Would you set down every entry again, exactly as written?

Saved data entries:
────────────────────

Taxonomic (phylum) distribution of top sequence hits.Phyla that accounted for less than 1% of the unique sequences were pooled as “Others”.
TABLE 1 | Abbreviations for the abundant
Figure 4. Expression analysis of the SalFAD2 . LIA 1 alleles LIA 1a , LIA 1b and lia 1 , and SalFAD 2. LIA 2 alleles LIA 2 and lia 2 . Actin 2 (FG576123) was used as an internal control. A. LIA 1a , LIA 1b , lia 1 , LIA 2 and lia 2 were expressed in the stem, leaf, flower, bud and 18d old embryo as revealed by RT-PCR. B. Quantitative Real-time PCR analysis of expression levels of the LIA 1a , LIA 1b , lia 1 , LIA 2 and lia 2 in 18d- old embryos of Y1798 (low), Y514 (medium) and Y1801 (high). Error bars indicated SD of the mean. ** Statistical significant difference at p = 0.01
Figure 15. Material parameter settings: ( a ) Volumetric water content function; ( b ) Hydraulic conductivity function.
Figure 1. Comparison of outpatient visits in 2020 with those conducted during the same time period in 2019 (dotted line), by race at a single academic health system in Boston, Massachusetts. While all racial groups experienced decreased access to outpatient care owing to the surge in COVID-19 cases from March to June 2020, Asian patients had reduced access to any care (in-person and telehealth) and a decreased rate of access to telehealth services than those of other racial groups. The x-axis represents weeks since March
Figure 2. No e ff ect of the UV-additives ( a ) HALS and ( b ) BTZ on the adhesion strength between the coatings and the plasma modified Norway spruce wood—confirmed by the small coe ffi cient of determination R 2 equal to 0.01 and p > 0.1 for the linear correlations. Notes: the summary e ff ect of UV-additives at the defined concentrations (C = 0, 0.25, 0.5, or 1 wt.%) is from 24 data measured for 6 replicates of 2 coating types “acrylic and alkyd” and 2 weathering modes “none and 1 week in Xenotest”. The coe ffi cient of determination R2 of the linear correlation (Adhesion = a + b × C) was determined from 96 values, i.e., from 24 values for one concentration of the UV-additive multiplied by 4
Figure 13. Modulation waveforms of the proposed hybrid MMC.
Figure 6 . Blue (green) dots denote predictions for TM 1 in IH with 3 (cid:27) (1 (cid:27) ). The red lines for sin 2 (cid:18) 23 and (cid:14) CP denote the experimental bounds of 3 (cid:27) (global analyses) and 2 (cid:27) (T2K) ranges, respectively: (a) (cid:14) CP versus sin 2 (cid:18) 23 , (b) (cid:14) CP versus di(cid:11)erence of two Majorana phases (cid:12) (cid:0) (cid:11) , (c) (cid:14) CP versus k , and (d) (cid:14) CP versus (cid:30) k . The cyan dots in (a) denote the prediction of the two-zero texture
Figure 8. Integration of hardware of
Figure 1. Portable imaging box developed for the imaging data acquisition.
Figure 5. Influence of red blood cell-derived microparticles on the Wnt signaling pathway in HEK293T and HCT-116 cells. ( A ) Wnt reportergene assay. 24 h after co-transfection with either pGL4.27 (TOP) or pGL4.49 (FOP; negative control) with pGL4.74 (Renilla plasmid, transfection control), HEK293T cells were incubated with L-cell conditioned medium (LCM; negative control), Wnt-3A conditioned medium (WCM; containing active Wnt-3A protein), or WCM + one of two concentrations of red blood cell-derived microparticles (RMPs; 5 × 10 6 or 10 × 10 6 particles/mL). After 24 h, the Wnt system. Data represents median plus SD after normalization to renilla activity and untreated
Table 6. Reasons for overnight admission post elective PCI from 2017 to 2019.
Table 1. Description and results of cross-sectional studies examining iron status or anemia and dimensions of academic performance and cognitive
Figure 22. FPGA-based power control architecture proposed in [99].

────────────────────

- _Written answer_
Taxonomic (phylum) distribution of top sequence hits.Phyla that accounted for less than 1% of the unique sequences were pooled as “Others”.
TABLE 1 | Abbreviations for the abundant
Figure 4. Expression analysis of the SalFAD2 . LIA 1 alleles LIA 1a , LIA 1b and lia 1 , and SalFAD 2. LIA 2 alleles LIA 2 and lia 2 . Actin 2 (FG576123) was used as an internal control. A. LIA 1a , LIA 1b , lia 1 , LIA 2 and lia 2 were expressed in the stem, leaf, flower, bud and 18d old embryo as revealed by RT-PCR. B. Quantitative Real-time PCR analysis of expression levels of the LIA 1a , LIA 1b , lia 1 , LIA 2 and lia 2 in 18d- old embryos of Y1798 (low), Y514 (medium) and Y1801 (high). Error bars indicated SD of the mean. ** Statistical significant difference at p = 0.01
Figure 15. Material parameter settings: ( a ) Volumetric water content function; ( b ) Hydraulic conductivity function.
Figure 1. Comparison of outpatient visits in 2020 with those conducted during the same time period in 2019 (dotted line), by race at a single academic health system in Boston, Massachusetts. While all racial groups experienced decreased access to outpatient care owing to the surge in COVID-19 cases from March to June 2020, Asian patients had reduced access to any care (in-person and telehealth) and a decreased rate of access to telehealth services than those of other racial groups. The x-axis represents weeks since March
Figure 2. No e ff ect of the UV-additives ( a ) HALS and ( b ) BTZ on the adhesion strength between the coatings and the plasma modified Norway spruce wood—confirmed by the small coe ffi cient of determination R 2 equal to 0.01 and p > 0.1 for the linear correlations. Notes: the summary e ff ect of UV-additives at the defined concentrations (C = 0, 0.25, 0.5, or 1 wt.%) is from 24 data measured for 6 replicates of 2 coating types “acrylic and alkyd” and 2 weathering modes “none and 1 week in Xenotest”. The coe ffi cient of determination R2 of the linear correlation (Adhesion = a + b × C) was determined from 96 values, i.e., from 24 values for one concentration of the UV-additive multiplied by 4
Figure 13. Modulation waveforms of the proposed hybrid MMC.
Figure 6 . Blue (green) dots denote predictions for TM 1 in IH with 3 (cid:27) (1 (cid:27) ). The red lines for sin 2 (cid:18) 23 and (cid:14) CP denote the experimental bounds of 3 (cid:27) (global analyses) and 2 (cid:27) (T2K) ranges, respectively: (a) (cid:14) CP versus sin 2 (cid:18) 23 , (b) (cid:14) CP versus di(cid:11)erence of two Majorana phases (cid:12) (cid:0) (cid:11) , (c) (cid:14) CP versus k , and (d) (cid:14) CP versus (cid:30) k . The cyan dots in (a) denote the prediction of the two-zero texture
Figure 8. Integration of hardware of
Figure 1. Portable imaging box developed for the imaging data acquisition.
Figure 5. Influence of red blood cell-derived microparticles on the Wnt signaling pathway in HEK293T and HCT-116 cells. ( A ) Wnt reportergene assay. 24 h after co-transfection with either pGL4.27 (TOP) or pGL4.49 (FOP; negative control) with pGL4.74 (Renilla plasmid, transfection control), HEK293T cells were incubated with L-cell conditioned medium (LCM; negative control), Wnt-3A conditioned medium (WCM; containing active Wnt-3A protein), or WCM + one of two concentrations of red blood cell-derived microparticles (RMPs; 5 × 10 6 or 10 × 10 6 particles/mL). After 24 h, the Wnt system. Data represents median plus SD after normalization to renilla activity and untreated
Table 6. Reasons for overnight admission post elective PCI from 2017 to 2019.
Table 1. Description and results of cross-sectional studies examining iron status or anemia and dimensions of academic performance and cognitive
Figure 22. FPGA-based power control architecture proposed in [99].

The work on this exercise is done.